With the last trimester and Christmas behind us we can start to get ready. Getting ready time was a project placed in my head - I could see it in the future, happily ordering and getting only necessary stuff. But the reality is that once I started my research I am bombarded with too many products, too much information and too much choice. Who said that choice is good? I need nappies (washable, I am not giving my baby 500 years worth of landfill mountain as a gift for the environment) - give me nappies that work, not 50 websites claiming they are the best and confusing comments and forums where nobody has a clear opinion. Same with a sling, a cot, a car seat, basically with anything.
My friends are keen to donate stuff they don't need which I am grateful for, but I am stuffed with a massive bag filled with pink clothes and I don't know the sex of my baby (newborns are colour blind anyway, surely my eventual son will not be damaged if he will spend some time in a pink onesie) and I already have 2 Moses baskets. I will soon run out of space without putting together sensible amount of things I will really need and use. Apparently I will not find out WHAT I actually need and will use until the baby is here anyway, so maybe I should go back to simply enjoying myself and hope for the best.

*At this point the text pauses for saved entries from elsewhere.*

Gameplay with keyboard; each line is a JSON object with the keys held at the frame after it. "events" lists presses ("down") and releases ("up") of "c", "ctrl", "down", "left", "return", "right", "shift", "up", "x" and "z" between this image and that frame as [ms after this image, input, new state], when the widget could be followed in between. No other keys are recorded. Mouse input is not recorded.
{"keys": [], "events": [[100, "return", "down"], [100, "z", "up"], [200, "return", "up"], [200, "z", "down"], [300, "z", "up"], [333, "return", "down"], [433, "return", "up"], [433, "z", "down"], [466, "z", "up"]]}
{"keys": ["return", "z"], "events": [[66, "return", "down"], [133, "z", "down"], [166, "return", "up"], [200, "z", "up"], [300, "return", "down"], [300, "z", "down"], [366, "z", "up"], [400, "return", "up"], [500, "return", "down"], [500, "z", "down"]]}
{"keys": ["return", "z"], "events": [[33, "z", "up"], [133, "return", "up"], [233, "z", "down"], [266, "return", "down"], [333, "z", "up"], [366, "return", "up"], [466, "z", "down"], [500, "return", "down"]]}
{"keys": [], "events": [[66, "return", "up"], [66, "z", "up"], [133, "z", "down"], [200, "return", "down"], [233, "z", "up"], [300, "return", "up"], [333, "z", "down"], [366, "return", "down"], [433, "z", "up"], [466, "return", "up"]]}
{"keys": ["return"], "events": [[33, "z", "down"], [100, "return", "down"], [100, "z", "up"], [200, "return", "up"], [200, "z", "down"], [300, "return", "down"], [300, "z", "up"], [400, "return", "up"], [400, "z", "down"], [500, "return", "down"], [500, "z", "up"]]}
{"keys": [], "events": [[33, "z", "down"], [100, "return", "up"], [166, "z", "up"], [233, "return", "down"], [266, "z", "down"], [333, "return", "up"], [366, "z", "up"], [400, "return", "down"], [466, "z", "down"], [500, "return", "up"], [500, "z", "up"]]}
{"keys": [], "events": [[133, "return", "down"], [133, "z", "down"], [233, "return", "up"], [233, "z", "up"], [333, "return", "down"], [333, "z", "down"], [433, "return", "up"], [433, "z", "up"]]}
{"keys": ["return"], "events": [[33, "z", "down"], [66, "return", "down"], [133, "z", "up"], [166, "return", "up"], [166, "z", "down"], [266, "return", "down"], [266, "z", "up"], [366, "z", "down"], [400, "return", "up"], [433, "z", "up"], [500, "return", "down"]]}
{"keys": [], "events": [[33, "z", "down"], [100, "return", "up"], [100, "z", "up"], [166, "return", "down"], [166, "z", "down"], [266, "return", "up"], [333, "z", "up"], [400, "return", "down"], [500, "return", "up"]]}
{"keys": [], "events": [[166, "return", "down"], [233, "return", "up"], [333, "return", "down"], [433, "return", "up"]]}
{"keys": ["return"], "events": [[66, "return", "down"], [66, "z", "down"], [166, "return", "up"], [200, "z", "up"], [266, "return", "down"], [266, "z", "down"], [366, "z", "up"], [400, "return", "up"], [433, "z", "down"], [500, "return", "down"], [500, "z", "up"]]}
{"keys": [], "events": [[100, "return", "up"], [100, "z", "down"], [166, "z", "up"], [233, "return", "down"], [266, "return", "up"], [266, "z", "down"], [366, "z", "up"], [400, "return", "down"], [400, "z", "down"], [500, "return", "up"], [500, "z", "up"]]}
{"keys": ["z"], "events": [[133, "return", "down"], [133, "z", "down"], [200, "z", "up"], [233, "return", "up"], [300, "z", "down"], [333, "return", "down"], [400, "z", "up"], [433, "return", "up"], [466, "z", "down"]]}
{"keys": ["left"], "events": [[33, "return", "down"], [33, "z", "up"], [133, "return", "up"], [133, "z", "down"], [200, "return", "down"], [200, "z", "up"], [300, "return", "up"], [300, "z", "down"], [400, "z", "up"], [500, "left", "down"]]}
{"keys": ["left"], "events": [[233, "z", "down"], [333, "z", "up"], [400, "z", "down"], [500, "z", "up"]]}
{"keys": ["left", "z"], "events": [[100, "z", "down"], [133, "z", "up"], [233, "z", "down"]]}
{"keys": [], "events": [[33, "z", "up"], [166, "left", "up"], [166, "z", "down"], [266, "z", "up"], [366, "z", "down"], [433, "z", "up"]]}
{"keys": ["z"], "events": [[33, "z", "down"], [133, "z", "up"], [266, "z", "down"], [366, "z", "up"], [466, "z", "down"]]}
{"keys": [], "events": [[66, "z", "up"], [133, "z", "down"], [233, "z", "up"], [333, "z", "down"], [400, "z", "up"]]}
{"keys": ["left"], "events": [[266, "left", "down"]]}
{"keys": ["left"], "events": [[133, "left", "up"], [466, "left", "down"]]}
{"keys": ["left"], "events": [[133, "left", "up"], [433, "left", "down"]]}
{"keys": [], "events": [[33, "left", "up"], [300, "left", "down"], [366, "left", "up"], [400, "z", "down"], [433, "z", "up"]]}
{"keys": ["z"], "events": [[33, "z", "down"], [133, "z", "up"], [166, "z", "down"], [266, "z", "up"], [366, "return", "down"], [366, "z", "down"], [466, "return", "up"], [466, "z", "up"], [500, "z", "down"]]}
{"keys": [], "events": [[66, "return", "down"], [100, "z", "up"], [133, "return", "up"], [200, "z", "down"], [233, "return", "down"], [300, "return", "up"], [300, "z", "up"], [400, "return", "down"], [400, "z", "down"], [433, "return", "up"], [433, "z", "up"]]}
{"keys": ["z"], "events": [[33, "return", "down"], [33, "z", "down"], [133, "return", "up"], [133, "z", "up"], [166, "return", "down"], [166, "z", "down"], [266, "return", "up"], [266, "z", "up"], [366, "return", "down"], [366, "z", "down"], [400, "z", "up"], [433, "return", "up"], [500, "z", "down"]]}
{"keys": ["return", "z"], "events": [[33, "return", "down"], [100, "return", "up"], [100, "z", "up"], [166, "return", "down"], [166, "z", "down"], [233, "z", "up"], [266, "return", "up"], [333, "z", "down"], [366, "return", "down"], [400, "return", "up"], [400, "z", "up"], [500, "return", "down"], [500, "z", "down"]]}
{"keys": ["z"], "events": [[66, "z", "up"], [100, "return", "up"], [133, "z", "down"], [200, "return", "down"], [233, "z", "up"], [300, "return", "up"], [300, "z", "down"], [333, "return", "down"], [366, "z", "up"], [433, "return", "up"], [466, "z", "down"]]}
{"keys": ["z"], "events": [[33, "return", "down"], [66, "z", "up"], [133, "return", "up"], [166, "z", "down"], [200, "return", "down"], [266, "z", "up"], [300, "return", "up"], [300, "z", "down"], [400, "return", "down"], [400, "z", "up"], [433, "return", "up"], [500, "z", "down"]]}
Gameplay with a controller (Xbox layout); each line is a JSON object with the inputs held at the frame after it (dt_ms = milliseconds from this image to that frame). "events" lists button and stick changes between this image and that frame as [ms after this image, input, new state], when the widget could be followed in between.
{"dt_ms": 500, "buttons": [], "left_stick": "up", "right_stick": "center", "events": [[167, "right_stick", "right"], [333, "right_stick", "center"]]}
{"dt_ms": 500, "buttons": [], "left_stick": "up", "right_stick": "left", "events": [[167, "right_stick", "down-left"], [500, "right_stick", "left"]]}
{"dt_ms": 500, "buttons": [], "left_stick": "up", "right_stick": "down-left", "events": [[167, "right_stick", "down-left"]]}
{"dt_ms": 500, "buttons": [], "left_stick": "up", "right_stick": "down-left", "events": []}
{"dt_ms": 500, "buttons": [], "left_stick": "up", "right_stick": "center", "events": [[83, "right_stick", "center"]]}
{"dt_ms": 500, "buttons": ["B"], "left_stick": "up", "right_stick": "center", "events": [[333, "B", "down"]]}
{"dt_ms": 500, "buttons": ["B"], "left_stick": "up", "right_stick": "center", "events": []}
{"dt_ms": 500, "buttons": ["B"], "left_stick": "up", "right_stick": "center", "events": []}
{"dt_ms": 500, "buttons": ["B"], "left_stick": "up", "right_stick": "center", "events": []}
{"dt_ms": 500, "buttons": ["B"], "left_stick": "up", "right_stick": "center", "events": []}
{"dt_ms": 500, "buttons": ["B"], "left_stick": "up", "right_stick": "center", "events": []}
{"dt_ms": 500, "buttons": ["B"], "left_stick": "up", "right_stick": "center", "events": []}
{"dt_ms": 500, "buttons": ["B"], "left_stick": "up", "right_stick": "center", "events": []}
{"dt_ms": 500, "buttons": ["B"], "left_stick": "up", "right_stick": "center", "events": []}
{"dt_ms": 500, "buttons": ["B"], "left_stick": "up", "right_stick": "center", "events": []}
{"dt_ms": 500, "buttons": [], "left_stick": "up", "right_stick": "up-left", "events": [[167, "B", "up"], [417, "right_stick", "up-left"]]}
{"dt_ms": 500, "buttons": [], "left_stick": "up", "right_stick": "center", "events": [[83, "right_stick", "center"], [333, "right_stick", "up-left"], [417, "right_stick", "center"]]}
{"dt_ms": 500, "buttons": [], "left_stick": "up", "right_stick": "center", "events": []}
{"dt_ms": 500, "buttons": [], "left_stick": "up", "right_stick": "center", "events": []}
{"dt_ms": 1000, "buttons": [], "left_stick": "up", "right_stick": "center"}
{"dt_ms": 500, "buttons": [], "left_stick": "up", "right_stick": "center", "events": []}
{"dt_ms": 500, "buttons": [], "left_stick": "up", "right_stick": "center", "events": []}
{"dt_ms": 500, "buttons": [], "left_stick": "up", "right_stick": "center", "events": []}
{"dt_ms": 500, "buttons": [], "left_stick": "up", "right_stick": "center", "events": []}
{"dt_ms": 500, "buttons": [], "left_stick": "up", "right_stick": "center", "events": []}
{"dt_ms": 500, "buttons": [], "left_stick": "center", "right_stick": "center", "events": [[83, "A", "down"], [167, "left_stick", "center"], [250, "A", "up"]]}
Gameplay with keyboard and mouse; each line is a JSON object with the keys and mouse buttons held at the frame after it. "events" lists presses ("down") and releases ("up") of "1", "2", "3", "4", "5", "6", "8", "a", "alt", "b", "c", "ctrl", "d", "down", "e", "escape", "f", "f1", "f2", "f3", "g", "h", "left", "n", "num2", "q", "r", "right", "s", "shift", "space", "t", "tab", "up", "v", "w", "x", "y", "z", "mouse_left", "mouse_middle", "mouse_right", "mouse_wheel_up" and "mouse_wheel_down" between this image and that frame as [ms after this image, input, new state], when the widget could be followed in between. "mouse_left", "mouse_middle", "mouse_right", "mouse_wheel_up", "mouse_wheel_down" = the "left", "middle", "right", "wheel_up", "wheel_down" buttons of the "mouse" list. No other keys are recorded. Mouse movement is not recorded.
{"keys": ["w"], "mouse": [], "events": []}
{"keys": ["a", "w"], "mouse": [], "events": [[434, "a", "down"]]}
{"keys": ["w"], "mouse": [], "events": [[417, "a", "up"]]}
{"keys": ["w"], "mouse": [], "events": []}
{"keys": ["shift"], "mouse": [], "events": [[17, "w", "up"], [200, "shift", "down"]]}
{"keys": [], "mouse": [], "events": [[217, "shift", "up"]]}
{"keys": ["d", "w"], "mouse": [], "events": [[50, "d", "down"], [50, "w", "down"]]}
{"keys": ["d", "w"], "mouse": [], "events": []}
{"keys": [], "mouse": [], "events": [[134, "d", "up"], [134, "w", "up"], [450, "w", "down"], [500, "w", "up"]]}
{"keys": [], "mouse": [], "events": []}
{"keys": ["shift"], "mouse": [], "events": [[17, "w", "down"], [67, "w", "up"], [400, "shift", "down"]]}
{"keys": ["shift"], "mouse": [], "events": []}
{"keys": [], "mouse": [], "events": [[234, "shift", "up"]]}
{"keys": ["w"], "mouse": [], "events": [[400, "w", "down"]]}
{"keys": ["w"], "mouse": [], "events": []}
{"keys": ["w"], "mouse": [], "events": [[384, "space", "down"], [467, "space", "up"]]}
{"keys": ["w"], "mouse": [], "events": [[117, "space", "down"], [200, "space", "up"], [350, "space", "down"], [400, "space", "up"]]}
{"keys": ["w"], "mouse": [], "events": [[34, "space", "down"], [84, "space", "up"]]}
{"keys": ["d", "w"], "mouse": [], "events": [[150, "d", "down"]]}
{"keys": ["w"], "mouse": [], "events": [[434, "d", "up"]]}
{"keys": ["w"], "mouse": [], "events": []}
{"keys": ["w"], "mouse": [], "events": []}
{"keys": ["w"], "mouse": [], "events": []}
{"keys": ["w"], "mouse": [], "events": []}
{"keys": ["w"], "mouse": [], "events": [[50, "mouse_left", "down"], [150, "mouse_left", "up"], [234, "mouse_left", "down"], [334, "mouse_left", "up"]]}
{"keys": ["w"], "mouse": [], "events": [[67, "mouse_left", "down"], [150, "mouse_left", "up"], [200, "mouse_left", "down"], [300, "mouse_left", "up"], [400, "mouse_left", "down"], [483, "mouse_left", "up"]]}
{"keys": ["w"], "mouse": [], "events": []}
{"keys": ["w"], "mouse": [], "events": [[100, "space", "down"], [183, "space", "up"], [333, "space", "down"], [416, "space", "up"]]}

With donated items came the advice. Yes, my friends already had all the children they will ever want and besides de-cluttering they also feel the need to tell me what to do. They feel they really know how parenting works and husband and I are clueless. Somehow the fact that while they popped their dear babies ones and twos while husband and I were struggling to conceive seems to make them believe we have no idea. The fact is that husband and I had plenty of time to observe their parenting and make up our own idea about how we want to function as a family in the future. But because we didn't do any parenting yet, our dear friends assume we want to listen to their advice and stories and follow them to the letter.
At the same time I noticed that while I am very occupied with the pregnancy/birth/newborn, those parts became very blurry to my friends and they keep telling me how to deal with older kids and work-life balance. So thank you but no thank you. We are not on the same boat really.
What I do think after absorbing the baby talk (and thanks to the now very visible bump there is clearly more to come) is that every woman starts her motherhood with an ideal image of ideal mother version of herself who is blessed with an ideal baby, than this image disappears as the real motherhood starts and once she finds the ground she starts explaining herself in order to make herself to feel better. I don't think there is an ideal mother or ideal baby anywhere in the world but I think that we should just try our best - as with everything in life. I would just love to be able to do my best without being constantly judged by others and I am a little bit afraid of the competitiveness that comes with parenting. I can hear the comments my friends make about those not present and I am pretty sure the same happens regarding me when I am not around.
So my friends don't like reusable nappies or natural births but I do and instead of accepting it they keep trying to put me off. Not very helpful.
My yoga teacher mentioned how I should observe myself in a non-judgmental way and be open while I practice but I am trying to take this advice to my everyday life. I don't want to judge my friends and their parenting or choice of baby clothes, whatever they do is clearly good for them and that is what matters. I just hope they will do the same to me and allow me to go thorough my own motherhood my own way - whether it is different from theirs or not.